Conceived as an intermezzo of sorts between "real projects," this is a travel narrative in fragments, in jottings of text and image, from a tour of Europe and Morocco Craig Thompson undertook to promote his book "Blankets" and soothe a broken heart. As with Joe Sacco's work (particularly the harrowing "Palestine," which I very much admire), the strongest moments are often born of the artist's anxiety about his own role in a foreign land. We are given access to a view (both internalized by a first person narrative and distanced by images which place us outside the artist-protagonist's body) of the gamut of touristic and, in Sacco's case, journalistic bad behavior, and we understand both its motivations and its wrenching trespasses.

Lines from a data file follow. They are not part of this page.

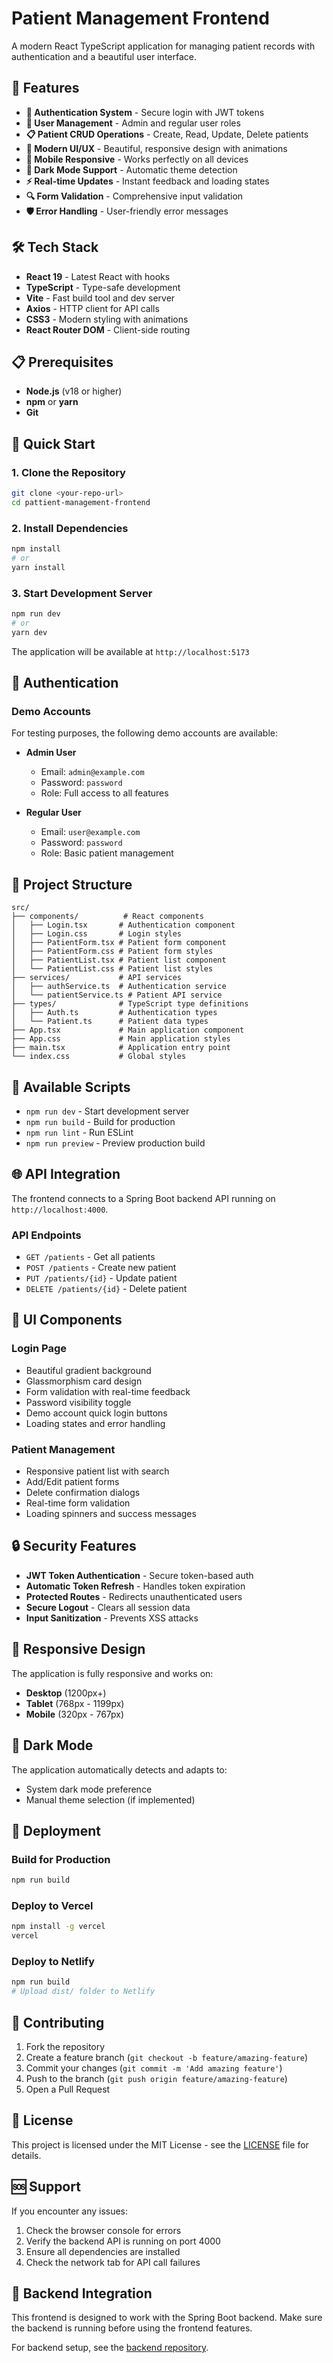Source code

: # Patient Management Frontend

A modern React TypeScript application for managing patient records with authentication and a beautiful user interface.

## 🚀 Features

- **🔐 Authentication System** - Secure login with JWT tokens
- **👥 User Management** - Admin and regular user roles
- **📋 Patient CRUD Operations** - Create, Read, Update, Delete patients
- **🎨 Modern UI/UX** - Beautiful, responsive design with animations
- **📱 Mobile Responsive** - Works perfectly on all devices
- **🌙 Dark Mode Support** - Automatic theme detection
- **⚡ Real-time Updates** - Instant feedback and loading states
- **🔍 Form Validation** - Comprehensive input validation
- **🛡️ Error Handling** - User-friendly error messages

## 🛠️ Tech Stack

- **React 19** - Latest React with hooks
- **TypeScript** - Type-safe development
- **Vite** - Fast build tool and dev server
- **Axios** - HTTP client for API calls
- **CSS3** - Modern styling with animations
- **React Router DOM** - Client-side routing

## 📋 Prerequisites

- **Node.js** (v18 or higher)
- **npm** or **yarn**
- **Git**

## 🚀 Quick Start

### 1. Clone the Repository
```bash
git clone <your-repo-url>
cd pattient-management-frontend
```

### 2. Install Dependencies
```bash
npm install
# or
yarn install
```

### 3. Start Development Server
```bash
npm run dev
# or
yarn dev
```

The application will be available at `http://localhost:5173`

## 🔐 Authentication

### Demo Accounts
For testing purposes, the following demo accounts are available:

- **Admin User**
  - Email: `admin@example.com`
  - Password: `password`
  - Role: Full access to all features

- **Regular User**
  - Email: `user@example.com`
  - Password: `password`
  - Role: Basic patient management

## 📁 Project Structure

```
src/
├── components/          # React components
│   ├── Login.tsx       # Authentication component
│   ├── Login.css       # Login styles
│   ├── PatientForm.tsx # Patient form component
│   ├── PatientForm.css # Patient form styles
│   ├── PatientList.tsx # Patient list component
│   └── PatientList.css # Patient list styles
├── services/           # API services
│   ├── authService.ts  # Authentication service
│   └── patientService.ts # Patient API service
├── types/              # TypeScript type definitions
│   ├── Auth.ts         # Authentication types
│   └── Patient.ts      # Patient data types
├── App.tsx             # Main application component
├── App.css             # Main application styles
├── main.tsx            # Application entry point
└── index.css           # Global styles
```

## 🔧 Available Scripts

- `npm run dev` - Start development server
- `npm run build` - Build for production
- `npm run lint` - Run ESLint
- `npm run preview` - Preview production build

## 🌐 API Integration

The frontend connects to a Spring Boot backend API running on `http://localhost:4000`.

### API Endpoints
- `GET /patients` - Get all patients
- `POST /patients` - Create new patient
- `PUT /patients/{id}` - Update patient
- `DELETE /patients/{id}` - Delete patient

## 🎨 UI Components

### Login Page
- Beautiful gradient background
- Glassmorphism card design
- Form validation with real-time feedback
- Password visibility toggle
- Demo account quick login buttons
- Loading states and error handling

### Patient Management
- Responsive patient list with search
- Add/Edit patient forms
- Delete confirmation dialogs
- Real-time form validation
- Loading spinners and success messages

## 🔒 Security Features

- **JWT Token Authentication** - Secure token-based auth
- **Automatic Token Refresh** - Handles token expiration
- **Protected Routes** - Redirects unauthenticated users
- **Secure Logout** - Clears all session data
- **Input Sanitization** - Prevents XSS attacks

## 📱 Responsive Design

The application is fully responsive and works on:
- **Desktop** (1200px+)
- **Tablet** (768px - 1199px)
- **Mobile** (320px - 767px)

## 🌙 Dark Mode

The application automatically detects and adapts to:
- System dark mode preference
- Manual theme selection (if implemented)

## 🚀 Deployment

### Build for Production
```bash
npm run build
```

### Deploy to Vercel
```bash
npm install -g vercel
vercel
```

### Deploy to Netlify
```bash
npm run build
# Upload dist/ folder to Netlify
```

## 🤝 Contributing

1. Fork the repository
2. Create a feature branch (`git checkout -b feature/amazing-feature`)
3. Commit your changes (`git commit -m 'Add amazing feature'`)
4. Push to the branch (`git push origin feature/amazing-feature`)
5. Open a Pull Request

## 📝 License

This project is licensed under the MIT License - see the [LICENSE](LICENSE) file for details.

## 🆘 Support

If you encounter any issues:

1. Check the browser console for errors
2. Verify the backend API is running on port 4000
3. Ensure all dependencies are installed
4. Check the network tab for API call failures

## 🔄 Backend Integration

This frontend is designed to work with the Spring Boot backend. Make sure the backend is running before using the frontend features.

For backend setup, see the [backend repository](link-to-backend-repo).
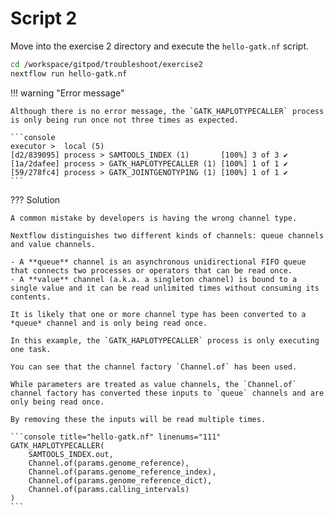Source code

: # Script 2

Move into the exercise 2 directory and execute the `hello-gatk.nf` script.

```bash
cd /workspace/gitpod/troubleshoot/exercise2
nextflow run hello-gatk.nf
```

!!! warning "Error message"

    Although there is no error message, the `GATK_HAPLOTYPECALLER` process is only being run once not three times as expected.

    ```console
    executor >  local (5)
    [d2/839095] process > SAMTOOLS_INDEX (1)       [100%] 3 of 3 ✔
    [1a/2dafee] process > GATK_HAPLOTYPECALLER (1) [100%] 1 of 1 ✔
    [59/278fc4] process > GATK_JOINTGENOTYPING (1) [100%] 1 of 1 ✔
    ```

??? Solution

    A common mistake by developers is having the wrong channel type.

    Nextflow distinguishes two different kinds of channels: queue channels and value channels.

    - A **queue** channel is an asynchronous unidirectional FIFO queue that connects two processes or operators that can be read once.
    - A **value** channel (a.k.a. a singleton channel) is bound to a single value and it can be read unlimited times without consuming its contents.

    It is likely that one or more channel type has been converted to a *queue* channel and is only being read once.

    In this example, the `GATK_HAPLOTYPECALLER` process is only executing one task.

    You can see that the channel factory `Channel.of` has been used.

    While parameters are treated as value channels, the `Channel.of` channel factory has converted these inputs to `queue` channels and are only being read once.

    By removing these the inputs will be read multiple times.

    ```console title="hello-gatk.nf" linenums="111"
    GATK_HAPLOTYPECALLER(
        SAMTOOLS_INDEX.out,
        Channel.of(params.genome_reference),
        Channel.of(params.genome_reference_index),
        Channel.of(params.genome_reference_dict),
        Channel.of(params.calling_intervals)
    )
    ```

It is Thompson's anguish that holds these fragments together, vivid as some of them, like his tales of a neverending four-star feast in France or a gut-altering camel caravan in rural Morocco, are on their own. He is caught in a limbo of paradox, desperately homesick, unable to attend to any of the extraordinary or mundane things that surround him, but also increasingly attached to the new acquaintances and environments that distract him, even momentarily, from his heartache. His reluctance to let go of anything he encounters is obviously the driving force behind his travel journal, and it ultimately extends even to releasing his narrative for publication: "I love you," he screams to the trees as the "Capitalist Printing Industry" arrives to chop them down for the printing of "Carnet." "I love you," he wails to girlfriends, places, and even one bewildered cat. His discomfort in the face of almost everything he meets abroad is coupled with this distress he feels at parting from any of it to form one of the most astute exact descriptions of the internal life of the traveler I have encountered.